목표 >> 아래 모든 기록의 각 줄을 한 글자도 바꾸지 말고 추출하되, 사진은 답에 넣지 마십시오.

기록 데이터 >>
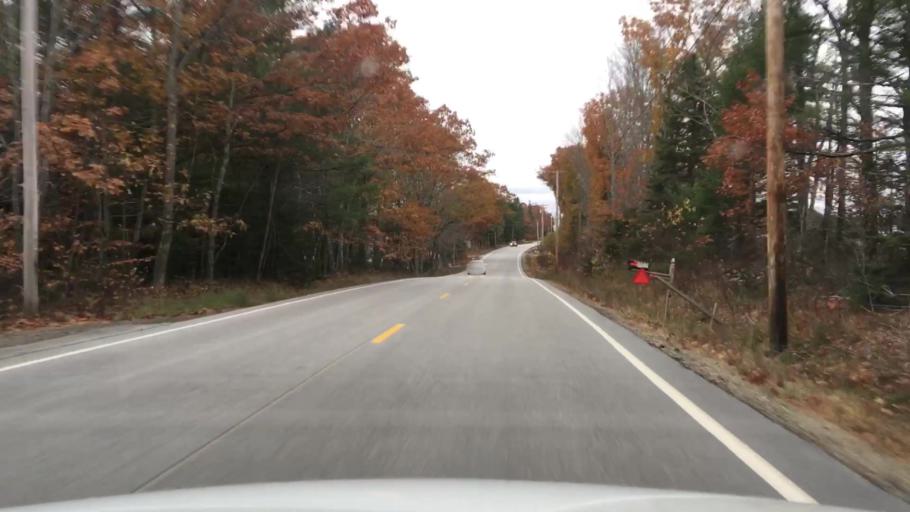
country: US
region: Maine
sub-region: Hancock County
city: Orland
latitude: 44.5405
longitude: -68.6831
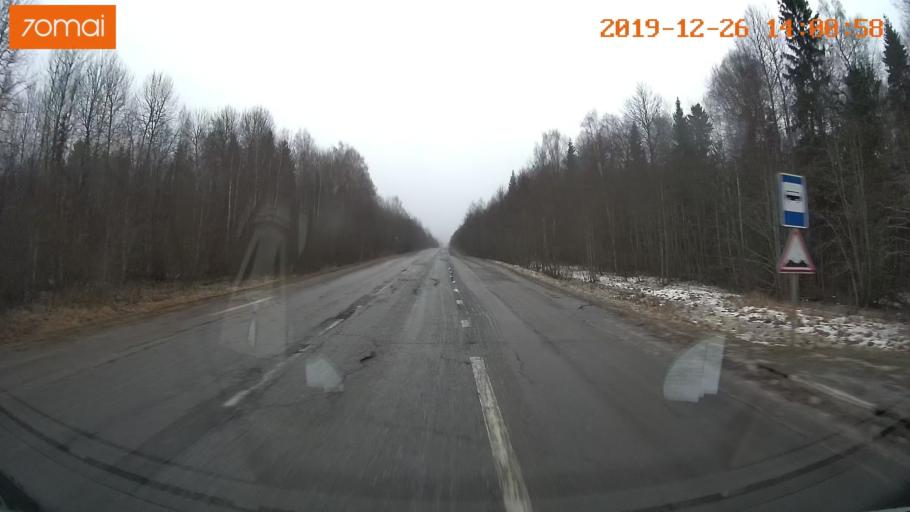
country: RU
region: Jaroslavl
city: Poshekhon'ye
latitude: 58.5541
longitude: 38.7541
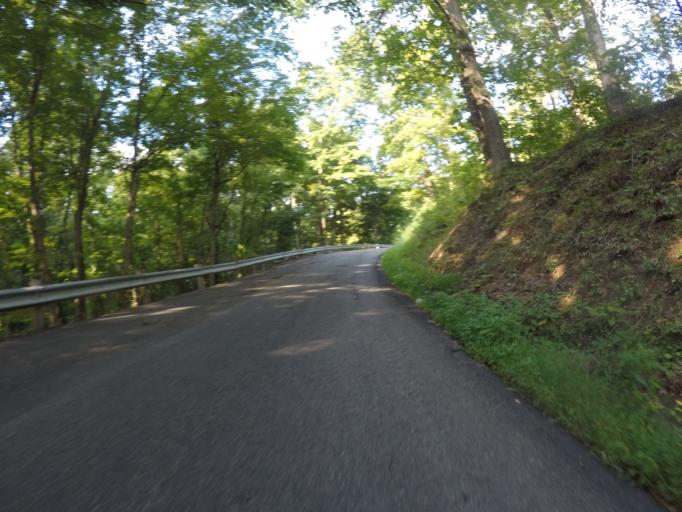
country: US
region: West Virginia
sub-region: Cabell County
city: Huntington
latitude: 38.4557
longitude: -82.4617
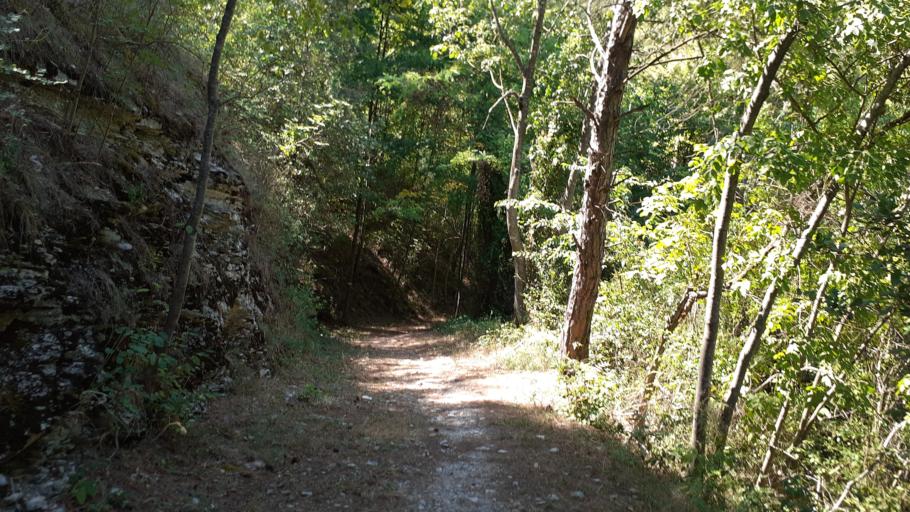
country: IT
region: Abruzzo
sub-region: Provincia di Pescara
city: San Valentino in Abruzzo Citeriore
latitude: 42.2435
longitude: 13.9681
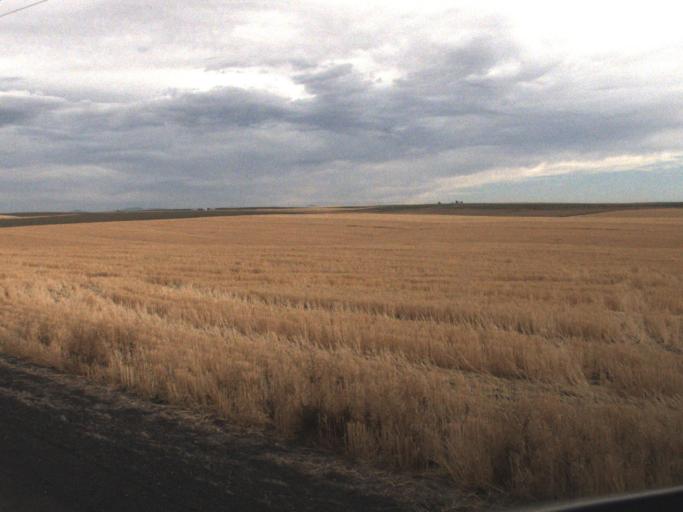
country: US
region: Washington
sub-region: Okanogan County
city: Coulee Dam
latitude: 47.6021
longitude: -118.7861
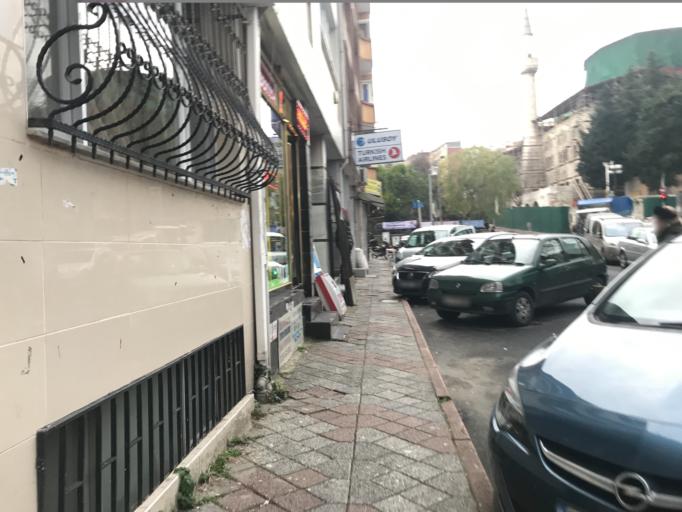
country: TR
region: Istanbul
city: Istanbul
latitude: 41.0208
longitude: 28.9440
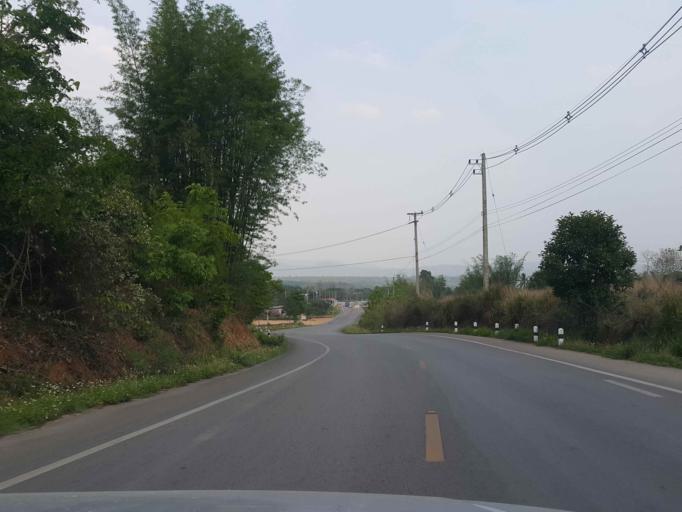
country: TH
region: Chiang Mai
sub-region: Amphoe Chiang Dao
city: Chiang Dao
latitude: 19.3536
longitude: 98.9568
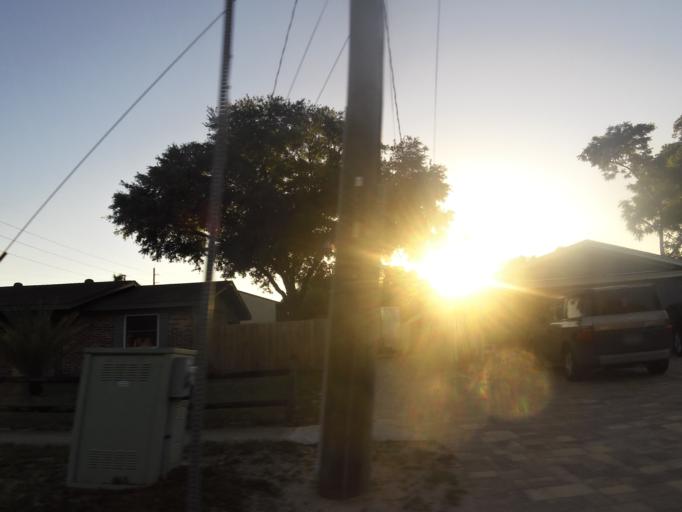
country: US
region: Florida
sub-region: Duval County
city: Jacksonville
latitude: 30.3459
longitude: -81.5687
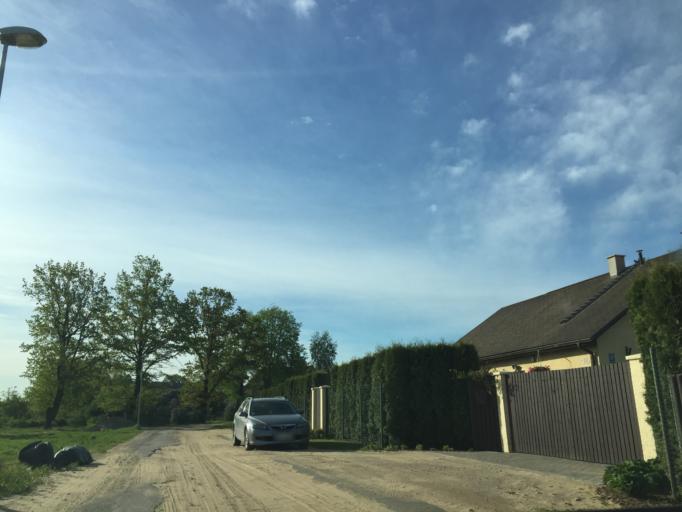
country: LV
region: Lecava
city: Iecava
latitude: 56.6028
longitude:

최종 답변 >>
country: US
region: Maine
sub-region: Hancock County
city: Orland
latitude: 44.5405
longitude: -68.6831
country: RU
region: Jaroslavl
city: Poshekhon'ye
latitude: 58.5541
longitude: 38.7541
country: US
region: West Virginia
sub-region: Cabell County
city: Huntington
latitude: 38.4557
longitude: -82.4617
country: IT
region: Abruzzo
sub-region: Provincia di Pescara
city: San Valentino in Abruzzo Citeriore
latitude: 42.2435
longitude: 13.9681
country: US
region: Washington
sub-region: Okanogan County
city: Coulee Dam
latitude: 47.6021
longitude: -118.7861
country: TR
region: Istanbul
city: Istanbul
latitude: 41.0208
longitude: 28.9440
country: TH
region: Chiang Mai
sub-region: Amphoe Chiang Dao
city: Chiang Dao
latitude: 19.3536
longitude: 98.9568
country: US
region: Florida
sub-region: Duval County
city: Jacksonville
latitude: 30.3459
longitude: -81.5687
country: LV
region: Lecava
city: Iecava
latitude: 56.6028
longitude:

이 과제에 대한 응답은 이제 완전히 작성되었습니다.